This is further aggravated by general messiness, idleness and lack of aesthetic sense.
Reports on my wavering fist range from "Elisabeth ecrit tr s, tr s mal" in my French convent to "there is no point being clever if the examiner cannot read a word of it" in Tunbridge Wells. I typed my essays all through university simply in order to know what on earth I was saying, and struggled to stay legible in finals.
Since then, it has got even worse. Whatever talent I have for ad-libbing in speeches or broadcasts and remembering interviews verbatim for newspapers is due to the fact that I can rarely decipher the drunken spider scrawls on the page. When I pass notes along to panellists on a platform I am chairing, they stare at me with helpless dismay.

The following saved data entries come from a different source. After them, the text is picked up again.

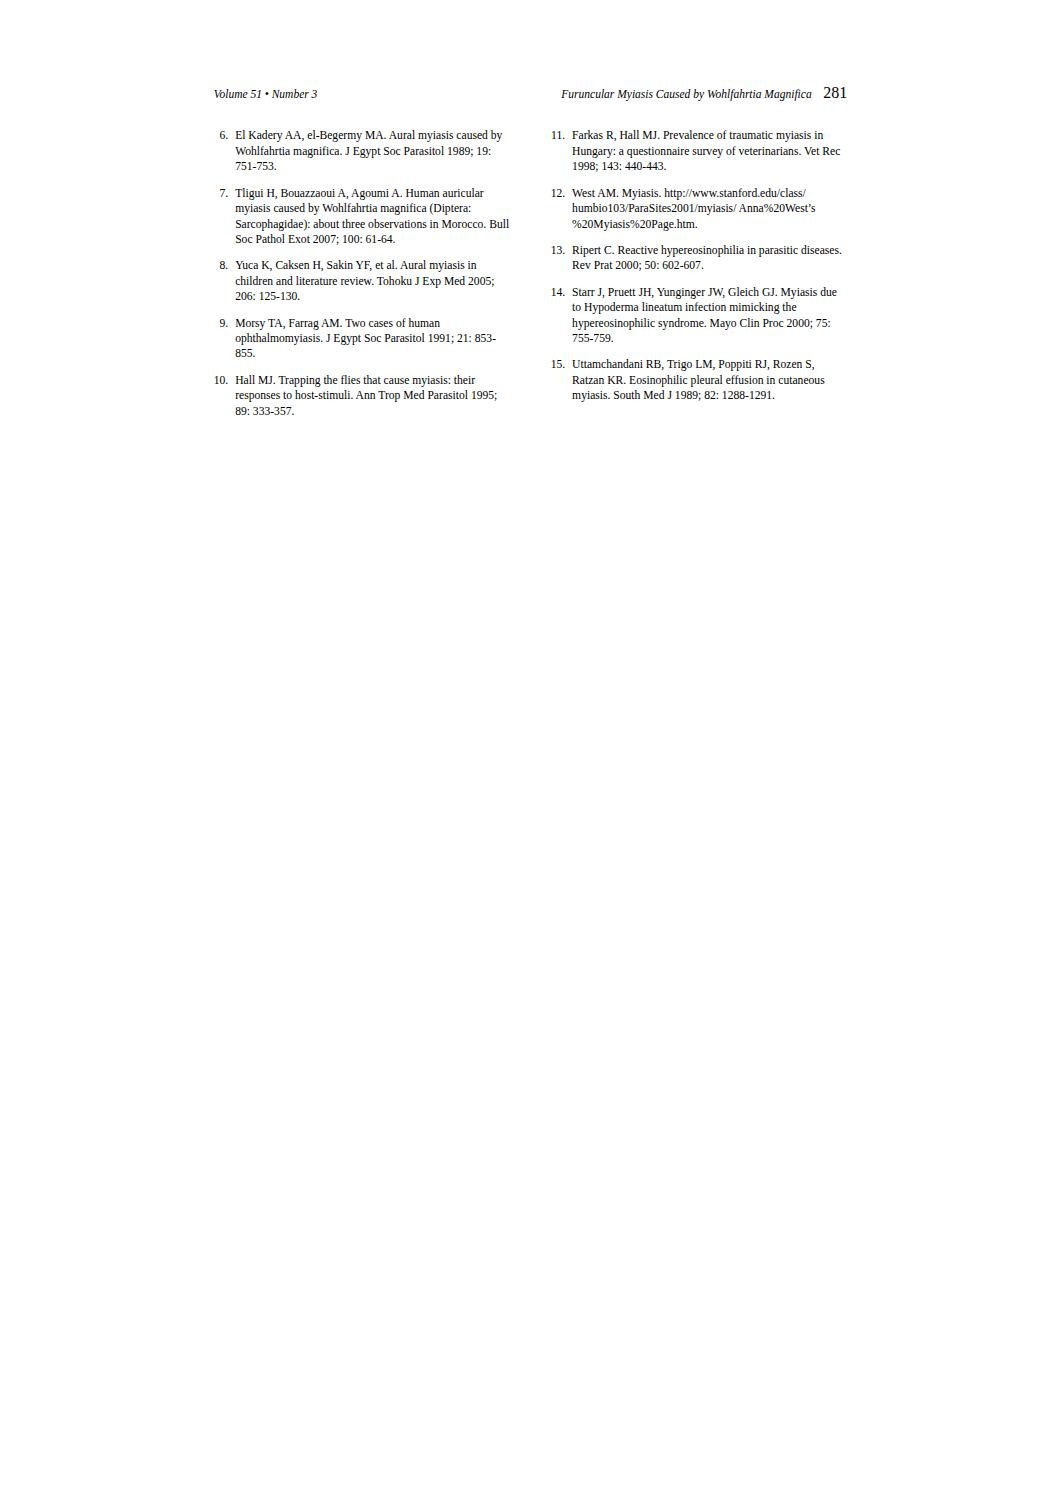Volume 51 • Number 3
Furuncular Myiasis Caused by Wohlfahrtia Magnifica 281
6. El Kadery AA, el-Begermy MA. Aural myiasis caused by Wohlfahrtia magnifica. J Egypt Soc Parasitol 1989; 19: 751-753.
7. Tligui H, Bouazzaoui A, Agoumi A. Human auricular myiasis caused by Wohlfahrtia magnifica (Diptera: Sarcophagidae): about three observations in Morocco. Bull Soc Pathol Exot 2007; 100: 61-64.
8. Yuca K, Caksen H, Sakin YF, et al. Aural myiasis in children and literature review. Tohoku J Exp Med 2005; 206: 125-130.
9. Morsy TA, Farrag AM. Two cases of human ophthalmomyiasis. J Egypt Soc Parasitol 1991; 21: 853-855.
10. Hall MJ. Trapping the flies that cause myiasis: their responses to host-stimuli. Ann Trop Med Parasitol 1995; 89: 333-357.
11. Farkas R, Hall MJ. Prevalence of traumatic myiasis in Hungary: a questionnaire survey of veterinarians. Vet Rec 1998; 143: 440-443.
12. West AM. Myiasis. http://www.stanford.edu/class/ humbio103/ParaSites2001/myiasis/ Anna%20West’s %20Myiasis%20Page.htm.
13. Ripert C. Reactive hypereosinophilia in parasitic diseases. Rev Prat 2000; 50: 602-607.
14. Starr J, Pruett JH, Yunginger JW, Gleich GJ. Myiasis due to Hypoderma lineatum infection mimicking the hypereosinophilic syndrome. Mayo Clin Proc 2000; 75: 755-759.
15. Uttamchandani RB, Trigo LM, Poppiti RJ, Rozen S, Ratzan KR. Eosinophilic pleural effusion in cutaneous myiasis. South Med J 1989; 82: 1288-1291.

My diary is full of mysterious entries such as "Broo Kipperflake" and "Ardent Gloap", so my whole life has been one long desperate bluff. I often end up ringing up everyone with a name or organisation that might sound like Gloap to ask whether they want me next Thursday. If there were a support group for illegible writers, I would be a senior member. I am graphologically challenged, if not disabled.
As for the psychological and image implications of all this, I have been aware since I was eight years old that people think I am less literate than I am the moment they see my writing, and are likely to write me off entirely if I am ever stupid enough to fill in a form by hand.
The only time I failed to avoid letting a graphologist look at my writing was when I interviewed one for a radio programme and the producer thought it would be "fun" for me to give her a sample of writing. The expert took one look and reared back in unfeigned alarm. "Gosh you're... you're all over the place!" she croaked. "Out of control! Do you have big financial problems... because I'd have guessed..." Everyone looked at me - Ms Middle Britain in my sensible jacket and Radio 4 hairdo - and marvelled at this revelation of my chaotic, near-bankrupt, desperate inner self. I shrank in shame.
So I was interested in the view of London university's institute of education, reported in recent weeks, that all primary schools should have a handwriting policy and a dedicated staff member to teach it. Pens and paper would be prescribed. Children would be taught to write neatly and quickly.
Graphologists reckon they would still betray their character, but there would be a reasonable chance of legibility. Advocates say handwriting lessons will help prevent depression and low self-esteem and give a sense of "stability and security".
Well, dammit, they're right. Bethan Marshall, a free spirit I normally agree with, scoffed that this is just another creepy central way of imposing uniformity, but for once I shake my head. Sorry, Bethan: bring back the pot-hooks and drills, I say. It'll be worth it.
Uniformity is a small price to pay for legibility and lack of hideous lifelong embarrassment. I know this from a simple family comparison: while I was ricocheting from school to school in Bangkok, Johannesburg and the rest, my eldest brother was sent to an English prep school where they were old-fashioned enough to teach italic script. To this day, his writing is fast and neat and always legible. My mother and her generation are invariably nice, tidy writers. Many of my own generation and younger are scrawlers, and almost as bad as I am.
It is ironic that this suggestion should come up now - just as we are entering the definitive age, so it seems, of the keyboard. Yet it isn't really. The same purblindness which gave up teaching tidy handwriting has betrayed the keyboard generation too.
If there is one skill that ought to be in the national curriculum, a sine qua non of modern education, it is full-fingered touch-typing, yet that is often not there either. They stab away with two fingers, give up on whole words in favour of "txt msg" language, and end up with repetitive strain injury.
We are raising a generation that cannot write easily with either pen or keyboard, and we aren't even ashamed. Yet failure to use your tools properly is always a bad idea - especially when you miss a "car service"
because you misread it as "carnival" and decided you were too busy to go.
Do you suppose it's too late for me to learn italic?